# Exercise requirements
Write out exactly, and only, the lines from the one containing "def send_or_nil(obj, msg)" through the last line of the listing below.

*** Data shown ***

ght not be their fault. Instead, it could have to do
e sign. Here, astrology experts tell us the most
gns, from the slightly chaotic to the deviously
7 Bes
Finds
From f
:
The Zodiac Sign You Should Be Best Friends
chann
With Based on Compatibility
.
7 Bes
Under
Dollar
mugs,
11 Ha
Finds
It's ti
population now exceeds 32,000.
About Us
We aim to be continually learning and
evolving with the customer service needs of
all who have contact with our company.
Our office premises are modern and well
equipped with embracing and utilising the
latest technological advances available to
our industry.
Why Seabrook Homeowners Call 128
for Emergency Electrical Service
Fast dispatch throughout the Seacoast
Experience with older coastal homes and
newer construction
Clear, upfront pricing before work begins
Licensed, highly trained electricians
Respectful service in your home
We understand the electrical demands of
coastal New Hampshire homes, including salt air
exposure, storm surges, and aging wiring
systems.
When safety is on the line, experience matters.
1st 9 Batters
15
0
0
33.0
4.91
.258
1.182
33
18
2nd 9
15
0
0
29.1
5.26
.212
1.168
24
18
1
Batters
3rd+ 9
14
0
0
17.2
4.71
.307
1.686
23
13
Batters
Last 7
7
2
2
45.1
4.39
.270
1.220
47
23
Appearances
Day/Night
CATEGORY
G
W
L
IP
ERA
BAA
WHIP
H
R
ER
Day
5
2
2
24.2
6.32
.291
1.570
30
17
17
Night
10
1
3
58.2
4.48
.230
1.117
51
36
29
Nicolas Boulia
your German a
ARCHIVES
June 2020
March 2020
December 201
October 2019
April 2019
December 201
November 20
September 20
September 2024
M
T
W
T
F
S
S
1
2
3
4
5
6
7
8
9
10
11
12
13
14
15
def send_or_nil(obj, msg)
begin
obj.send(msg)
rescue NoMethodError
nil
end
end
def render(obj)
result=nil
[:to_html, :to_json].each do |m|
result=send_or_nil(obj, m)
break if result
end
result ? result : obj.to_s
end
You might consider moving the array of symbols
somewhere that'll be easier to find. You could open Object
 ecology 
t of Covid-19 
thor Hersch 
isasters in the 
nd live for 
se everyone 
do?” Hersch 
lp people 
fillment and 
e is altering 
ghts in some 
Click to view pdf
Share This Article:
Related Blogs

***

# Answer to the exercise
def send_or_nil(obj, msg)
begin
obj.send(msg)
rescue NoMethodError
nil
end
end
def render(obj)
result=nil
[:to_html, :to_json].each do |m|
result=send_or_nil(obj, m)
break if result
end
result ? result : obj.to_s
end
You might consider moving the array of symbols
somewhere that'll be easier to find. You could open Object
 ecology 
t of Covid-19 
thor Hersch 
isasters in the 
nd live for 
se everyone 
do?” Hersch 
lp people 
fillment and 
e is altering 
ghts in some 
Click to view pdf
Share This Article:
Related Blogs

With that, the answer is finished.